■ What needs to be done
Transcribe each entry exactly; skip the images.
··· Study material
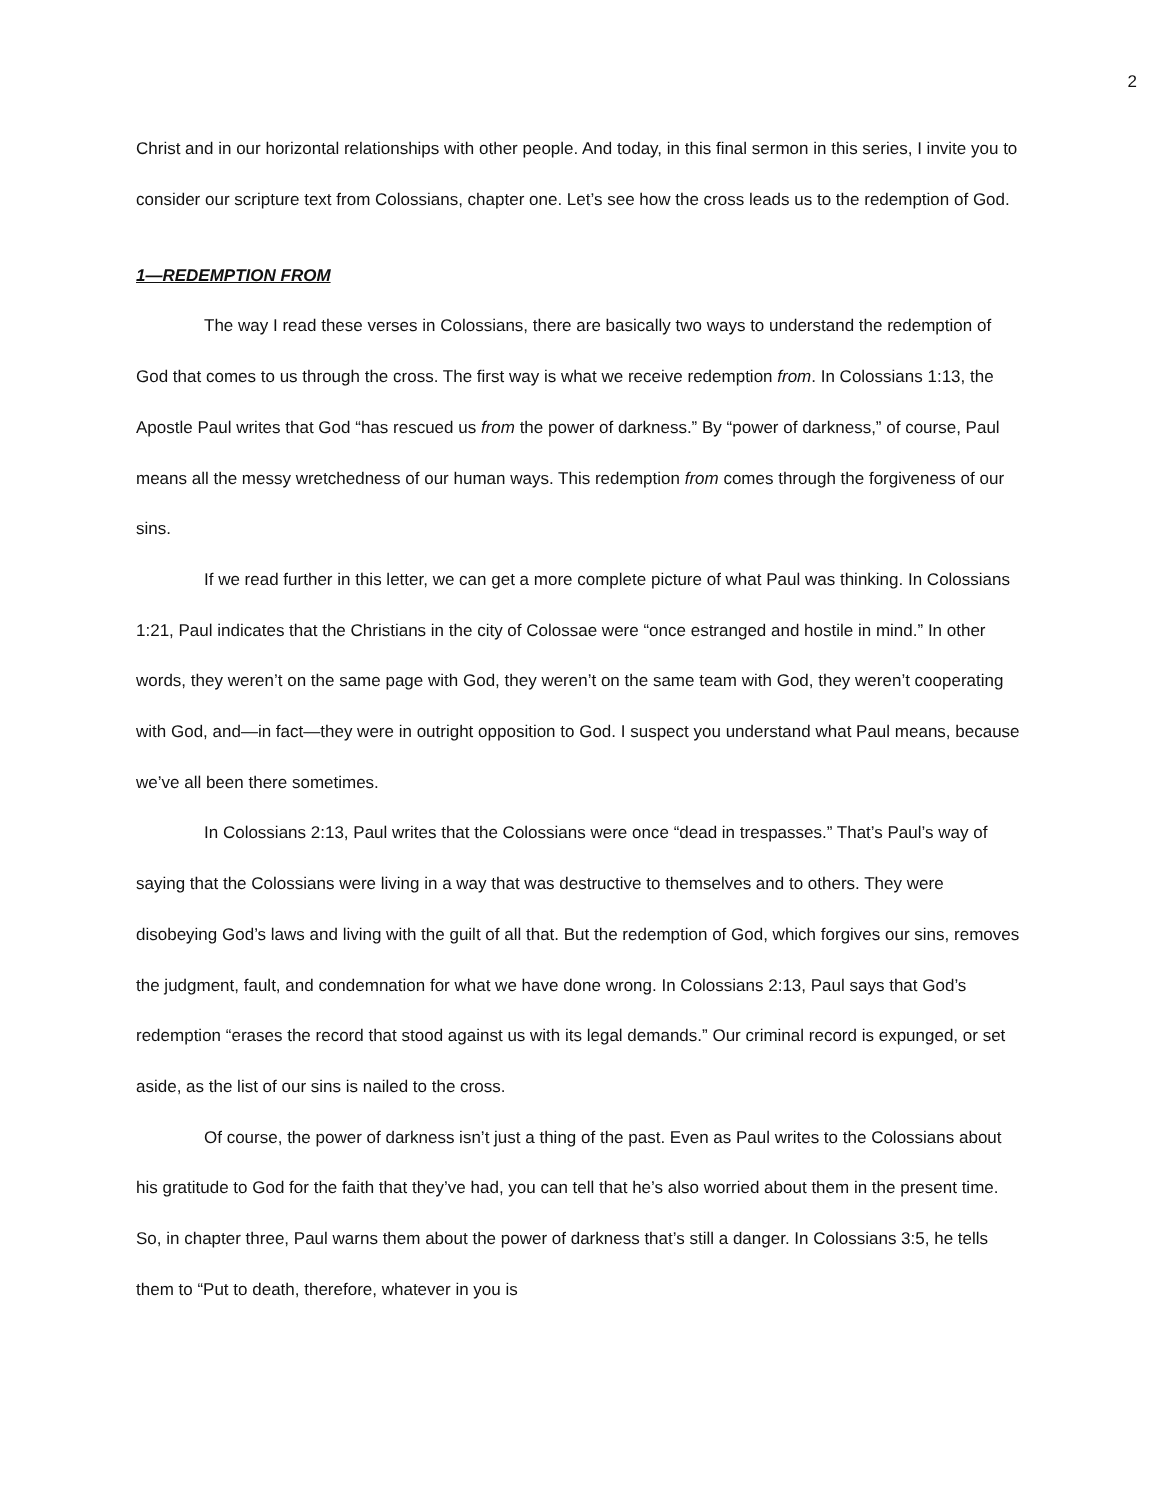2
Christ and in our horizontal relationships with other people. And today, in this final sermon in this series, I invite you to consider our scripture text from Colossians, chapter one. Let’s see how the cross leads us to the redemption of God.
1—REDEMPTION FROM
The way I read these verses in Colossians, there are basically two ways to understand the redemption of God that comes to us through the cross. The first way is what we receive redemption from. In Colossians 1:13, the Apostle Paul writes that God “has rescued us from the power of darkness.” By “power of darkness,” of course, Paul means all the messy wretchedness of our human ways. This redemption from comes through the forgiveness of our sins.
If we read further in this letter, we can get a more complete picture of what Paul was thinking. In Colossians 1:21, Paul indicates that the Christians in the city of Colossae were “once estranged and hostile in mind.” In other words, they weren’t on the same page with God, they weren’t on the same team with God, they weren’t cooperating with God, and—in fact—they were in outright opposition to God. I suspect you understand what Paul means, because we’ve all been there sometimes.
In Colossians 2:13, Paul writes that the Colossians were once “dead in trespasses.” That’s Paul’s way of saying that the Colossians were living in a way that was destructive to themselves and to others. They were disobeying God’s laws and living with the guilt of all that. But the redemption of God, which forgives our sins, removes the judgment, fault, and condemnation for what we have done wrong. In Colossians 2:13, Paul says that God’s redemption “erases the record that stood against us with its legal demands.” Our criminal record is expunged, or set aside, as the list of our sins is nailed to the cross.
Of course, the power of darkness isn’t just a thing of the past. Even as Paul writes to the Colossians about his gratitude to God for the faith that they’ve had, you can tell that he’s also worried about them in the present time. So, in chapter three, Paul warns them about the power of darkness that’s still a danger. In Colossians 3:5, he tells them to “Put to death, therefore, whatever in you is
······
■ Exercise solution
2
Christ and in our horizontal relationships with other people. And today, in this final sermon in this series, I invite you to consider our scripture text from Colossians, chapter one. Let’s see how the cross leads us to the redemption of God.
1—REDEMPTION FROM
The way I read these verses in Colossians, there are basically two ways to understand the redemption of God that comes to us through the cross. The first way is what we receive redemption from. In Colossians 1:13, the Apostle Paul writes that God “has rescued us from the power of darkness.” By “power of darkness,” of course, Paul means all the messy wretchedness of our human ways. This redemption from comes through the forgiveness of our sins.
If we read further in this letter, we can get a more complete picture of what Paul was thinking. In Colossians 1:21, Paul indicates that the Christians in the city of Colossae were “once estranged and hostile in mind.” In other words, they weren’t on the same page with God, they weren’t on the same team with God, they weren’t cooperating with God, and—in fact—they were in outright opposition to God. I suspect you understand what Paul means, because we’ve all been there sometimes.
In Colossians 2:13, Paul writes that the Colossians were once “dead in trespasses.” That’s Paul’s way of saying that the Colossians were living in a way that was destructive to themselves and to others. They were disobeying God’s laws and living with the guilt of all that. But the redemption of God, which forgives our sins, removes the judgment, fault, and condemnation for what we have done wrong. In Colossians 2:13, Paul says that God’s redemption “erases the record that stood against us with its legal demands.” Our criminal record is expunged, or set aside, as the list of our sins is nailed to the cross.
Of course, the power of darkness isn’t just a thing of the past. Even as Paul writes to the Colossians about his gratitude to God for the faith that they’ve had, you can tell that he’s also worried about them in the present time. So, in chapter three, Paul warns them about the power of darkness that’s still a danger. In Colossians 3:5, he tells them to “Put to death, therefore, whatever in you is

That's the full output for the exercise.